*YOUR INSTRUCTIONS*
Can you reproduce, word for word, the stretch of the Ukraine protest discussion below that begins with "Ukraine will now" and ends with "is relatively small."?

*DOCUMENT SEGMENT*
= = = = = = =

    1. You are not grossly wrong, but you minimize opposition support a bit here. While the number actively demonstrating on the streets or taking over government building is indeed rather small (10,000s) these people receive a lot of passive support in terms of donations, places to stay, etc. There are probably a few times that number of passive supporters – people who aren’t standing down Berkut or manning barricades, but bringing over hot soup, donating clothes, etc.

    2. In addition to passive supporters there are attitudes. Polls consistently show that about half the country approves of the protests. Due to regional differences well over half of locals in Kiev (not to mention western Ukraine, where support is almost universal) approve of the protesters and their goals. While the number of people actively protesting in Kiev may be small given the overall population of that city, those protesters are doing so with the approval of a healthy majority of the local population.

    —————————

    So, while it is true that the number of active participants on both sides is small in a country of 44 million people, the sides are not equal in terms of local support and do not merely represent a handful of unpopular forces operating in a sea of indifference.

    • Dear AP,

      Viz the news from Kiev today, I have been thinking of you and worrying about your family, which I believe you have there. Are they are well?

      • Yes, they are well. One of them was on the Maidan…and is okay. Here is an example of a “rightwing radical”:

        http://espreso.tv/new/2014/02/19/na_maydani_vohnepalnoyu_zbroyeyu_poranyly_vidomoho_ukrayinskoho_scenarysta

        A Soviet-era filmmaker burned on the Maidan as he took part in protests.

        I watched Crosstalk. Kuzio was closest to reality, the Serbian guy is rather clueless and neither in your nor in Kuzio’s league here.

        Recent events make sense if considered in the reality that the opposition is more popular than the government and that while the number of active opposition fighters is small (10,000s) their passive support within the population – particularly in central and western Ukraine including Kiev where they are fighting – is large. Those who believe otherwise – that it’s just some small fringe radicals or terrorists holding the nation hostage or something – have to resort to conspiracy theories, or beliefs about the government’s epic incompetence, to explain the situation.

  2. Thank you Alex. They are silent on facebook, and I will call tomorrow.

  3. aj the Ukrainian Maniac says

    Ukraine will now descend into a real civil war.

    End result will be Yugloslavia-like situation, will several new countries emerging. Violence will escalate before the end.

    • It’s too soon to tell now. Possible scenarios are:

      1. Yanukovich capitulates and flees, or capitulates and stays, agreeing to new elections. There is an interim government and new national elections. Oligarchs are given some sort of deal to keep the eastern populations whom they control, acquiescent and quiet. Bloodshed is relatively small.
= = = = = = =
*DATA BLOCK*

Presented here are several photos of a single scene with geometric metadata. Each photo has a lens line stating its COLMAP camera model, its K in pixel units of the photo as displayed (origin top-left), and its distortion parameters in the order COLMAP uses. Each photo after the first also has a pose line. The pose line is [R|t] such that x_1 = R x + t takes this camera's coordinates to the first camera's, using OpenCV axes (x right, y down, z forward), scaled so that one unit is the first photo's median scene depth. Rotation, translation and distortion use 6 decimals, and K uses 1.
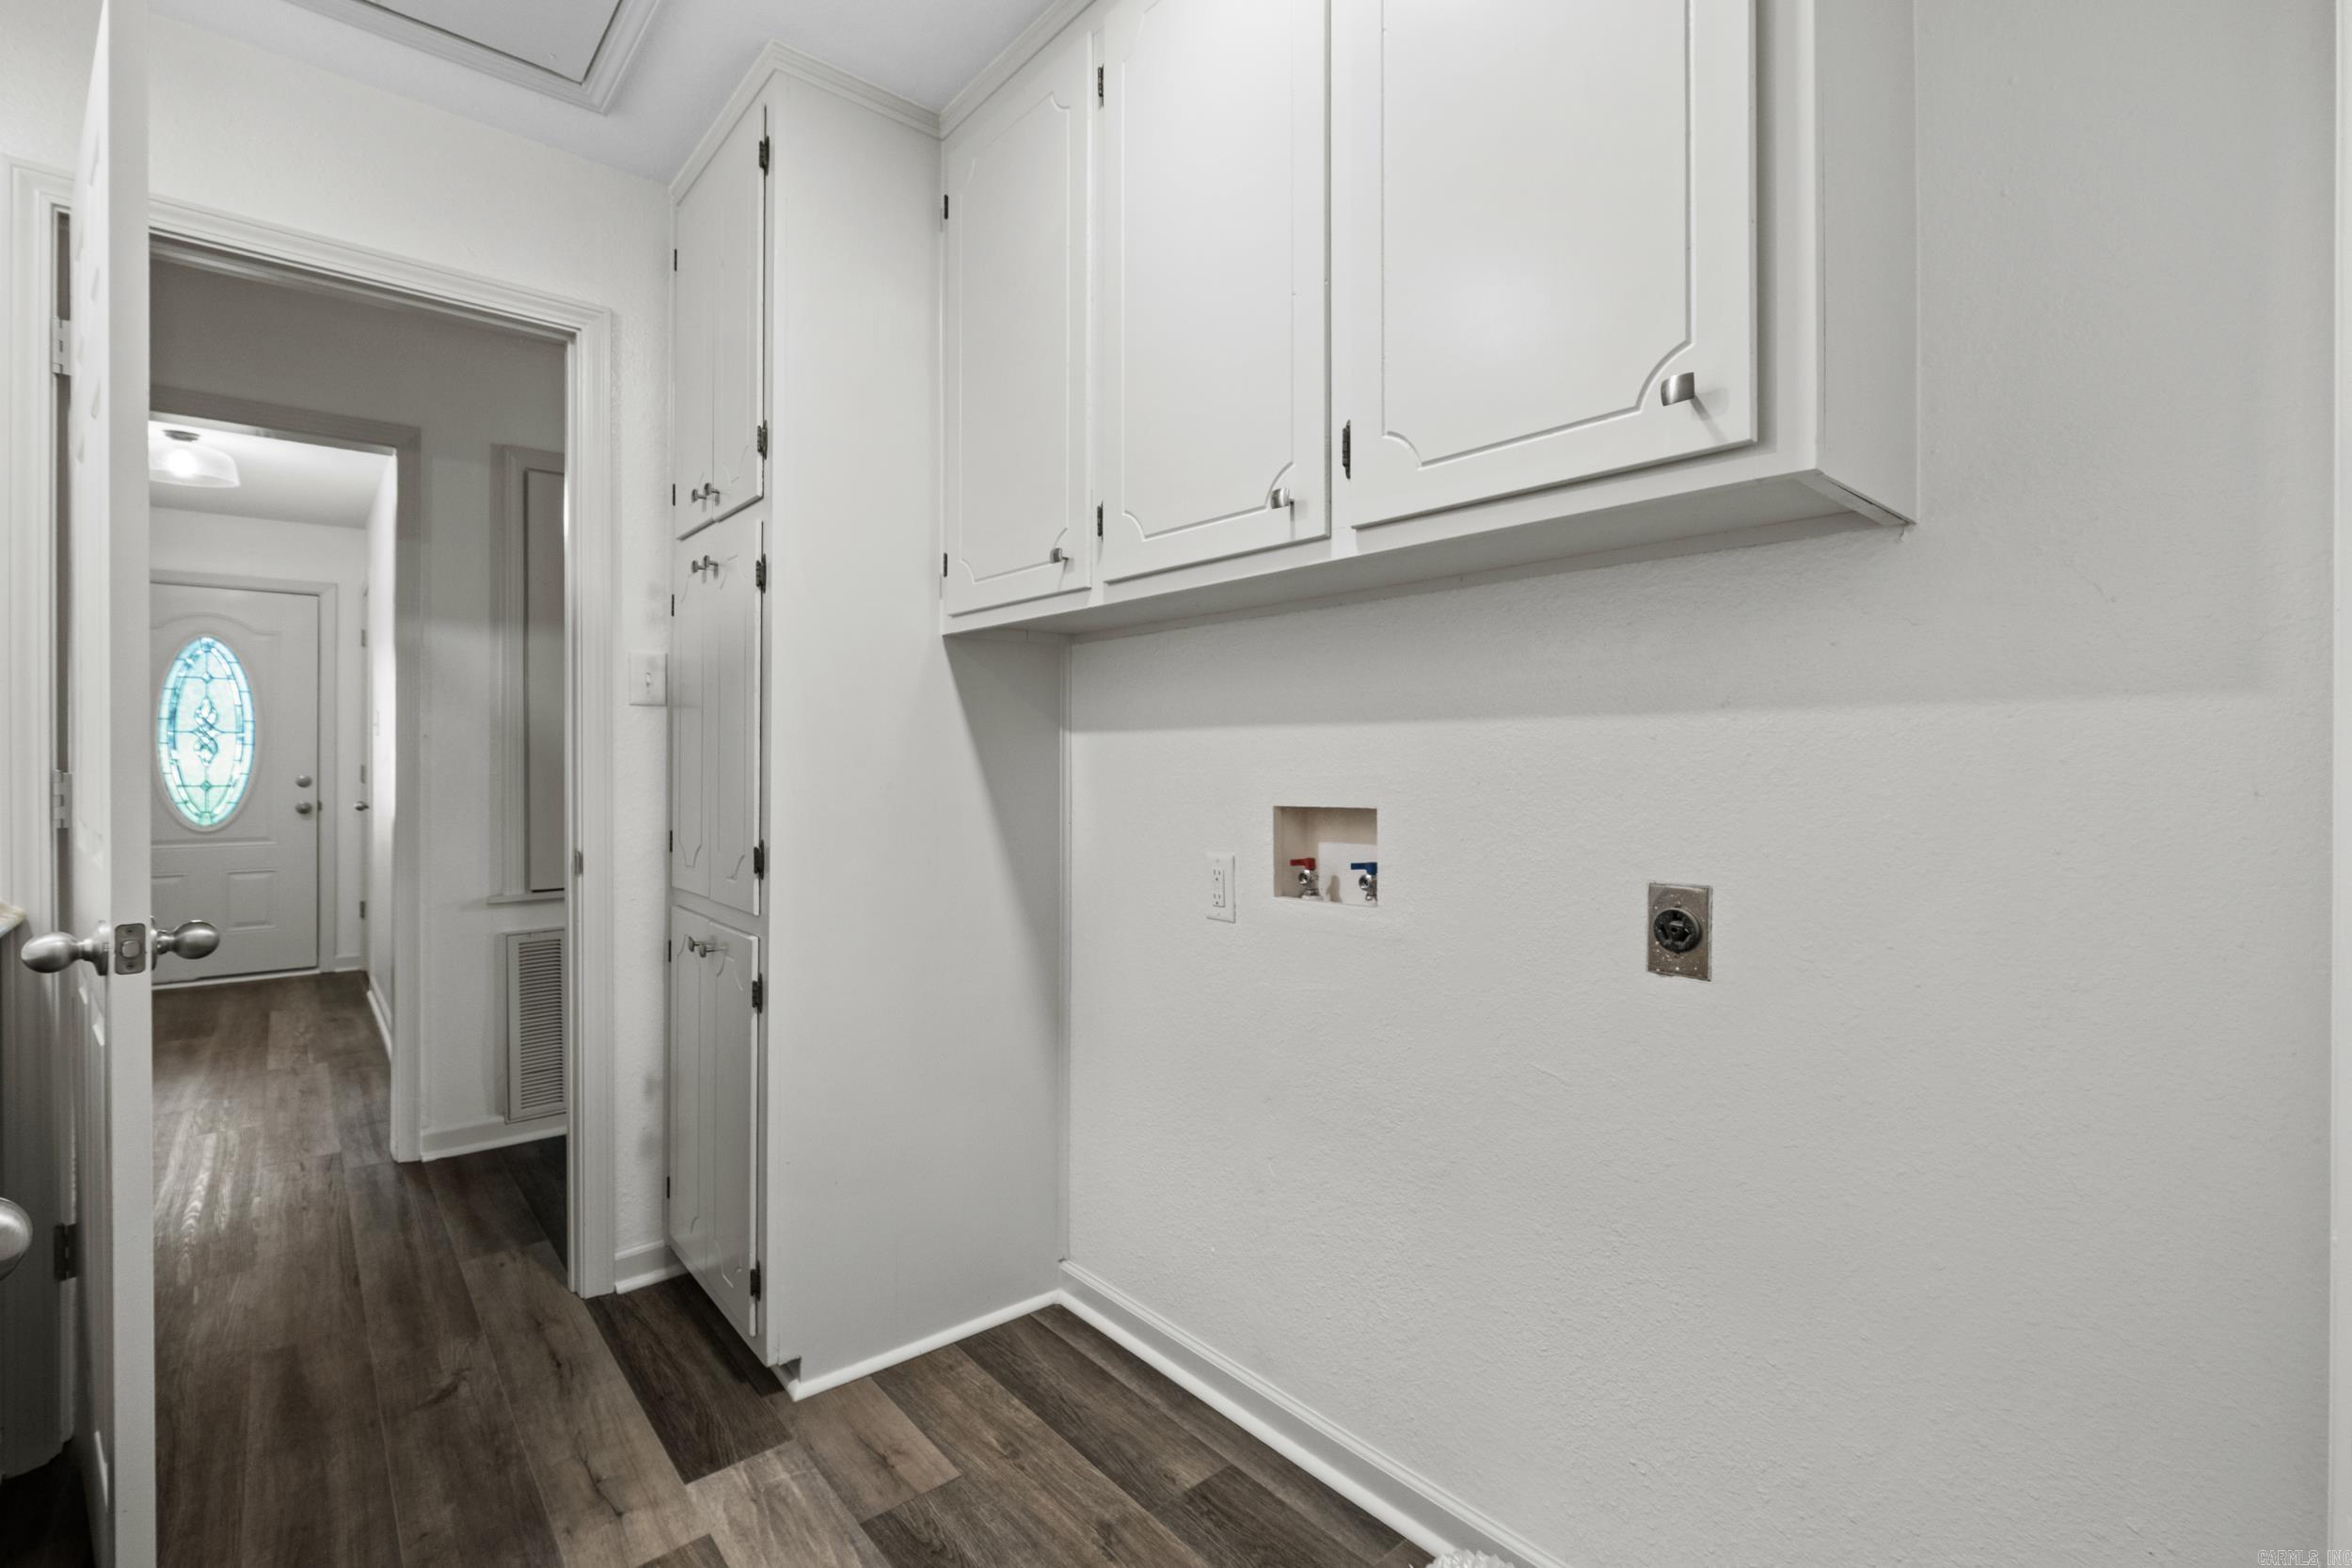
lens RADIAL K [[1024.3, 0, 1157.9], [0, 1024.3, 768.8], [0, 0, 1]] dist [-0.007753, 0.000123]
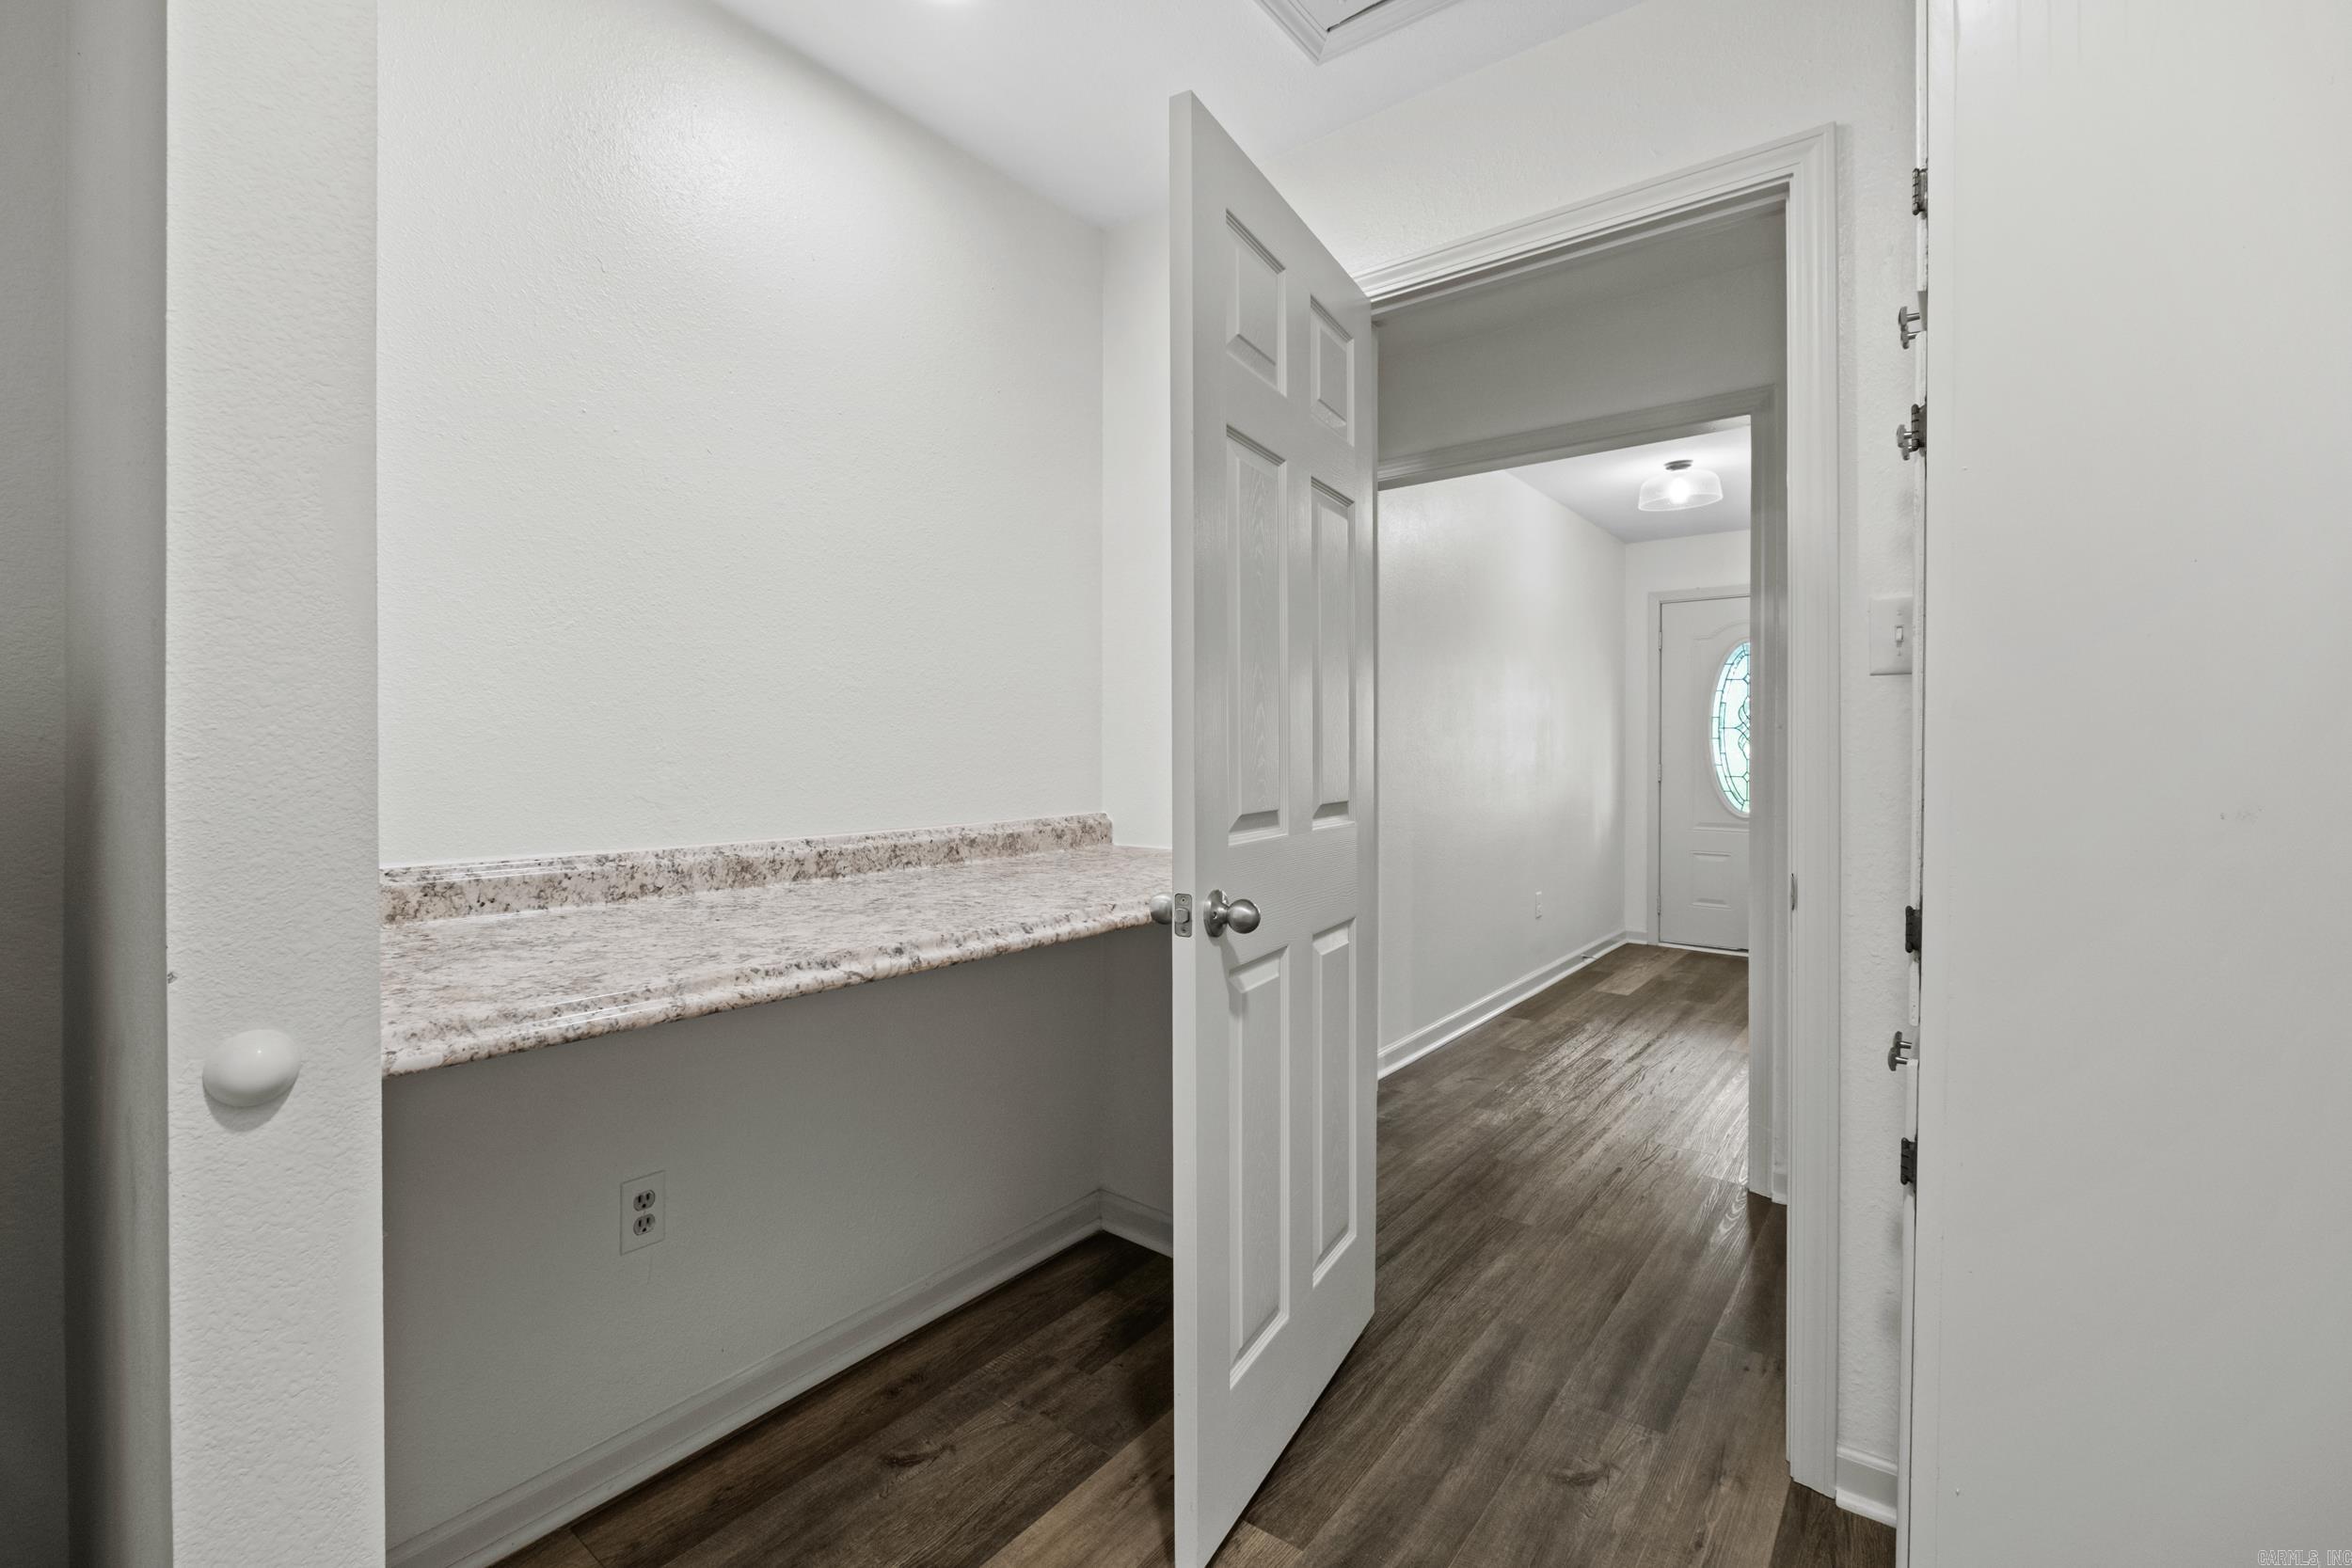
= = = = = = =
*ANSWER TO THIS TASK*
Ukraine will now descend into a real civil war.

    End result will be Yugloslavia-like situation, will several new countries emerging. Violence will escalate before the end.

    • It’s too soon to tell now. Possible scenarios are:

      1. Yanukovich capitulates and flees, or capitulates and stays, agreeing to new elections. There is an interim government and new national elections. Oligarchs are given some sort of deal to keep the eastern populations whom they control, acquiescent and quiet. Bloodshed is relatively small.